Our starting point is a pair whose first element is `0`

. We don’t really care about the second element because the only time it will be used is if we do `pred 0`

which is undefined for the natural numbers (note the, in our previous `pred1`

list based version, `pred 0`

would end up trying to take the `head`

of `nil`

which is undefined but actually comes out as `true`

with the definition of `nil`

we have). I’m going to use `0`

as the second element so that `pred 0`

comes out as `0`

.

`> `**3 addSuccFirst (pair 0 0)**
: 3 (λp.pair (succ (p true)) (p true)) (pair 0 0)
>
: (λx.(λp.pair (succ (p true)) (p true)) ((λp.pair (succ (p true)) (p true)) ((λp.pair (succ (p true)) (p true)) x))) (pair 0 0)
...
: λp.p (λf.λx.f (f (f x))) (λf.λx.(λy.0) 0 f (f (f x)))
>
: λp.p (λf.λx.f (f (f x))) (λf.λx.0 f (f (f x)))
>
: λp.p (λf.λx.f (f (f x))) (λf.λx.(λx.x) (f (f x)))
>
: λp.p (λf.λx.f (f (f x))) (λf.λx.f (f x))

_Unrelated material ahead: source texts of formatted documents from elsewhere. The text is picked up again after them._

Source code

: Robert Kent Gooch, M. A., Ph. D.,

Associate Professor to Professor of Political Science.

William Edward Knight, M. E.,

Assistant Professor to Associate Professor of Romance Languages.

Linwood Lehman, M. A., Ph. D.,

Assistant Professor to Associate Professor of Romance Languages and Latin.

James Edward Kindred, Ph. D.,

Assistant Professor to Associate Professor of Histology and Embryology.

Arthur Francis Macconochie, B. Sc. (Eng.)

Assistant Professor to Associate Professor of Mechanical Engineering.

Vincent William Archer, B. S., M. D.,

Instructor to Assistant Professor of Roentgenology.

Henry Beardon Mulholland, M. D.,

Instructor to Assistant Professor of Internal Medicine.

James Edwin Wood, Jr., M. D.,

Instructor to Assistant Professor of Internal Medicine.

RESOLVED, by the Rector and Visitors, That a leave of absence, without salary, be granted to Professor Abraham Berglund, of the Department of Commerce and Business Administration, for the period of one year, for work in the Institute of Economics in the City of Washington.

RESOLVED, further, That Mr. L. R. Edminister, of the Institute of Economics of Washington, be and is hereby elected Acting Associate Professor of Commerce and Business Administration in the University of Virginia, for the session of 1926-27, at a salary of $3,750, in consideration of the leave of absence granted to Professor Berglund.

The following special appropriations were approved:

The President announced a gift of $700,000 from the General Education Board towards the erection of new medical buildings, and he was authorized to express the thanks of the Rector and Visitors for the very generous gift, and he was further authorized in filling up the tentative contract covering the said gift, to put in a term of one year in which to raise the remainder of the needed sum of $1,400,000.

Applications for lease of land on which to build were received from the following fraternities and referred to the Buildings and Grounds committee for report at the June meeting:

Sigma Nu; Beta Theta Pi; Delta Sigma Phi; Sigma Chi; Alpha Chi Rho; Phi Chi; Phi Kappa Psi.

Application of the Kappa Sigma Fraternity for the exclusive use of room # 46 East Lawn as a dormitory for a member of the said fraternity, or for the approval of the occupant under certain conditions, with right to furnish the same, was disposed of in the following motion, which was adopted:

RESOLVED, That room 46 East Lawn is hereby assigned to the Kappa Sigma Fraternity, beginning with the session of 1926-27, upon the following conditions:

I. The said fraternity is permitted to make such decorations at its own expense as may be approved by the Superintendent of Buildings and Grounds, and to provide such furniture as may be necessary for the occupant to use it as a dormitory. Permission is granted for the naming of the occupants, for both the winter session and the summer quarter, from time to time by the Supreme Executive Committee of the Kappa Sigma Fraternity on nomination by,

I’ve snipped a lot of the processing again, but you can see that we end up with a pair containing `3`

and `2`

as its elements. Applying that pair to `false`

gives us `2`

which is the predecessor of `3`

. The new definition of `pred`

is thus:

`let pred = λn.(n addSuccFirst (λp.p 0 0)) false`

Note that, in the above, I replaced `pair 0 0`

with its beta reduction as a small optimisation.

`> `**pred 3**
: (λn.n (λp.pair (succ (p true)) (p true)) (λp.p 0 0) false) 3
>
: 3 (λp.pair (succ (p true)) (p true)) (λp.p 0 0) false
>
: (λx.(λp.pair (succ (p true)) (p true)) ((λp.pair (succ (p true)) (p true)) ((λp.pair (succ (p true)) (p true)) x))) (λp.p 0 0) false
...
: λf.λx.true 0 0 f (f (f x))
>
: λf.λx.(λy.0) 0 f (f (f x))
>
: λf.λx.0 f (f (f x))
>
: λf.λx.(λx.x) (f (f x))
>
: λf.λx.f (f x)

The predecessor of 3 is 2. There we go.

## Arithmetic

With `pred`

and `succ`

we are ready to define other arithmetic functions. I shall leave most of this for another day, but, to give a flavour, let’s evaluate `3 succ 2`

.

```
> 3 succ 2
: 3 succ 2
>
: (λx.succ (succ (succ x))) 2
>
: succ (succ (succ 2))
>
: λf.λx.succ (succ 2) f (f x)
>
: λf.λx.(λf.λx.succ 2 f (f x)) f (f x)
>
: λf.λx.(λx.succ 2 f (f x)) (f x)
>
: λf.λx.succ 2 f (f (f x))
>
: λf.λx.(λf.λx.2 f (f x)) f (f (f x))
>
: λf.λx.(λx.2 f (f x)) (f (f x))
>
: λf.λx.2 f (f (f (f x)))
>
: λf.λx.(λx.f (f x)) (f (f (f x)))
>
: λf.λx.f (f (f (f (f x))))
```

Yes, `3 succ 2`

→_{β} `5`

. We get addition for free, albeit a grossly inefficient addition. What about this?

`2 (3 succ) 0`

It beta reduces to

`λf.λx.f (f (f (f (f (f x)))))`

which is `6`

. A function for doing multiplication is therefore

`λp.λq.p (q succ) 0`

I’ll leave it at that for now. With the aid of some comparison functions, we now have all we need to do some fairly powerful computation. In the next episode (which may or may not happen) we’ll use what we’ve got to compute the Fibonacci sequence.